* [Assignment A] Echo the email about matrix multiplication performance word for word, in full.

* [Text segment]
I modified my benchmark program such that it also computes the FLOPS as

        FLOPS = 2*m*n*k/time_elpased

See

        http://www.mathematik.uni-ulm.de/~lehn/test_ublas/download/session1/matprod.cc

Could you re-run your benchmarks and post the different MFLOPS you get? That is important for actually tuning thing.
On my machine my code only reaches 20% of the peak performance (about 5 GFLOPS instead of 25.6 GFLOPS). So
a speedup of 2.5 would be impressive but still far from peak performance.

Cheers,

Michael

On 22 Jan 2016, at 11:03, palik imre <imre_palik_at_[hidden]> wrote:

> Sorry for posting twice more or less the same thing. I got confused with javascript interfaces.
>
> It seems I also forgot to enable avx for my last measurements. With that + my blocking and alignment changes, performance according to my tests is something like 250% higher than running Michael's original code (with avx).
>
> Cheers,
>
> Imre
>
>
> On Friday, 22 January 2016, 10:33, palik imre <imre_palik_at_[hidden]> wrote:
>
>
> Hi Michael,
>
> your blocksizes are far from optimal. MR & NR should be multiples of the L1 cache line size (i.e. 16 for double on Intel). Also, the blocks should be allocated aligned to L1 cache lines (e.g., via posix_memalign()).
>
> This alone brought something like 50% speedup for my square matrix test.
>
> I will have a look at the other parameters + the whole thing via perf during the weekend.
>
> Cheers,
>
> Imre
>
>
>
> On Friday, 22 January 2016, 0:28, "ublas-request_at_[hidden]" <ublas-request_at_[hidden]> wrote:
>
>
> Subject: Re: [ublas] Matrix multiplication performance
> Message-ID: <7FA49567-4580-4C7F-9B9E-43E08E78E14B_at_[hidden]>
> Content-Type: text/plain; charset="windows-1252"

* [Saved data entries]

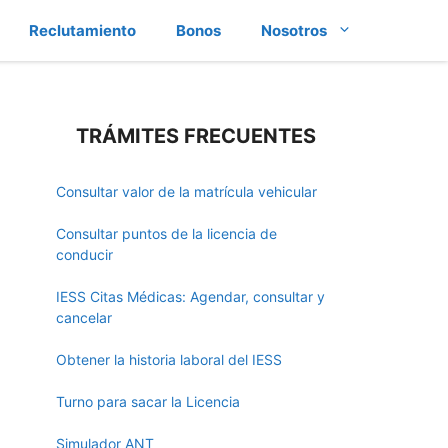
Reclutamiento
Bonos
Nosotros
TRÁMITES FRECUENTES
Consultar valor de la matrícula vehicular
Consultar puntos de la licencia de
conducir
IESS Citas Médicas: Agendar, consultar y
cancelar
Obtener la historia laboral del IESS
Turno para sacar la Licencia
Simulador ANT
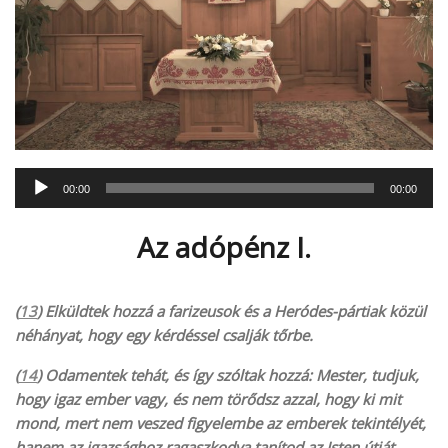
Audió
00:00
00:00
lejátszó
Az adópénz I.
(
13
) Elküldtek hozzá a farizeusok és a Heródes-pártiak közül
néhányat, hogy egy kérdéssel csalják tőrbe.
(
14
) Odamentek tehát, és így szóltak hozzá: Mester, tudjuk,
hogy igaz ember vagy, és nem törődsz azzal, hogy ki mit
mond, mert nem veszed figyelembe az emberek tekintélyét,
hanem az igazsághoz ragaszkodva tanítod az Isten útját.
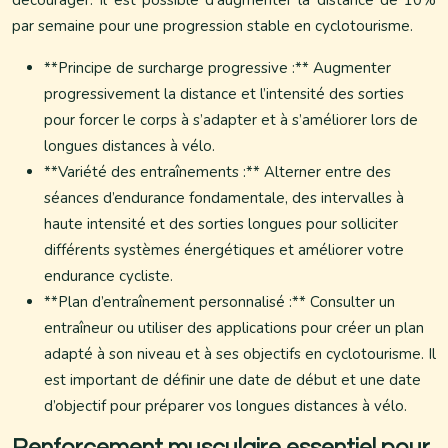
décourager. Il est possible d’augmenter la distance de 10%
par semaine pour une progression stable en cyclotourisme.
**Principe de surcharge progressive :** Augmenter
progressivement la distance et l’intensité des sorties
pour forcer le corps à s’adapter et à s’améliorer lors de
longues distances à vélo.
**Variété des entraînements :** Alterner entre des
séances d’endurance fondamentale, des intervalles à
haute intensité et des sorties longues pour solliciter
différents systèmes énergétiques et améliorer votre
endurance cycliste.
**Plan d’entraînement personnalisé :** Consulter un
entraîneur ou utiliser des applications pour créer un plan
adapté à son niveau et à ses objectifs en cyclotourisme. Il
est important de définir une date de début et une date
d’objectif pour préparer vos longues distances à vélo.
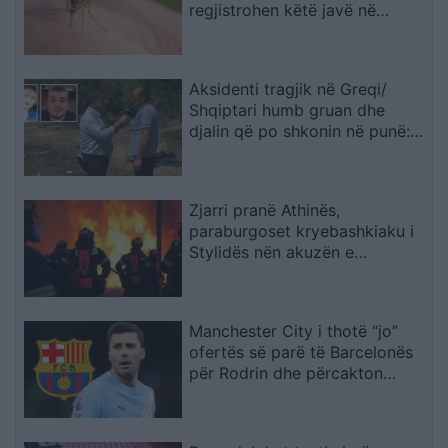
regjistrohen këtë javë në
Maqedoni
Aksidenti tragjik në Greqi/
Shqiptari humb gruan dhe
djalin që po shkonin në punë:
Humba gjithçka…
Zjarri pranë Athinës,
paraburgoset kryebashkiaku i
Stylidës nën akuzën e
zjarrvënies
Manchester City i thotë “jo”
ofertës së parë të Barcelonës
për Rodrin dhe përcakton
çmimin e tij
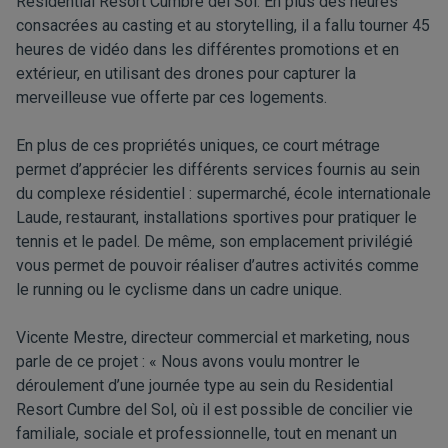
Residential Resort Cumbre del Sol. En plus des heures
consacrées au casting et au storytelling, il a fallu tourner 45
heures de vidéo dans les différentes promotions et en
extérieur, en utilisant des drones pour capturer la
merveilleuse vue offerte par ces logements.
En plus de ces propriétés uniques, ce court métrage
permet d’apprécier les différents services fournis au sein
du complexe résidentiel : supermarché, école internationale
Laude, restaurant, installations sportives pour pratiquer le
tennis et le padel. De même, son emplacement privilégié
vous permet de pouvoir réaliser d’autres activités comme
le running ou le cyclisme dans un cadre unique.
Vicente Mestre, directeur commercial et marketing, nous
parle de ce projet : « Nous avons voulu montrer le
déroulement d’une journée type au sein du Residential
Resort Cumbre del Sol, où il est possible de concilier vie
familiale, sociale et professionnelle, tout en menant un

* [Assignment B] Duplicate the rows exactly, from their first line through the line containing "Simulador ANT", and leave the pictures out.

* [Problem solution A]
I modified my benchmark program such that it also computes the FLOPS as

        FLOPS = 2*m*n*k/time_elpased

See

        http://www.mathematik.uni-ulm.de/~lehn/test_ublas/download/session1/matprod.cc

Could you re-run your benchmarks and post the different MFLOPS you get? That is important for actually tuning thing.
On my machine my code only reaches 20% of the peak performance (about 5 GFLOPS instead of 25.6 GFLOPS). So
a speedup of 2.5 would be impressive but still far from peak performance.

Cheers,

Michael

On 22 Jan 2016, at 11:03, palik imre <imre_palik_at_[hidden]> wrote:

> Sorry for posting twice more or less the same thing. I got confused with javascript interfaces.
>
> It seems I also forgot to enable avx for my last measurements. With that + my blocking and alignment changes, performance according to my tests is something like 250% higher than running Michael's original code (with avx).
>
> Cheers,
>
> Imre
>
>
> On Friday, 22 January 2016, 10:33, palik imre <imre_palik_at_[hidden]> wrote:
>
>
> Hi Michael,
>
> your blocksizes are far from optimal. MR & NR should be multiples of the L1 cache line size (i.e. 16 for double on Intel). Also, the blocks should be allocated aligned to L1 cache lines (e.g., via posix_memalign()).
>
> This alone brought something like 50% speedup for my square matrix test.
>
> I will have a look at the other parameters + the whole thing via perf during the weekend.
>
> Cheers,
>
> Imre
>
>
>
> On Friday, 22 January 2016, 0:28, "ublas-request_at_[hidden]" <ublas-request_at_[hidden]> wrote:
>
>
> Subject: Re: [ublas] Matrix multiplication performance
> Message-ID: <7FA49567-4580-4C7F-9B9E-43E08E78E14B_at_[hidden]>
> Content-Type: text/plain; charset="windows-1252"

* [Problem solution B]
Reclutamiento
Bonos
Nosotros
TRÁMITES FRECUENTES
Consultar valor de la matrícula vehicular
Consultar puntos de la licencia de
conducir
IESS Citas Médicas: Agendar, consultar y
cancelar
Obtener la historia laboral del IESS
Turno para sacar la Licencia
Simulador ANT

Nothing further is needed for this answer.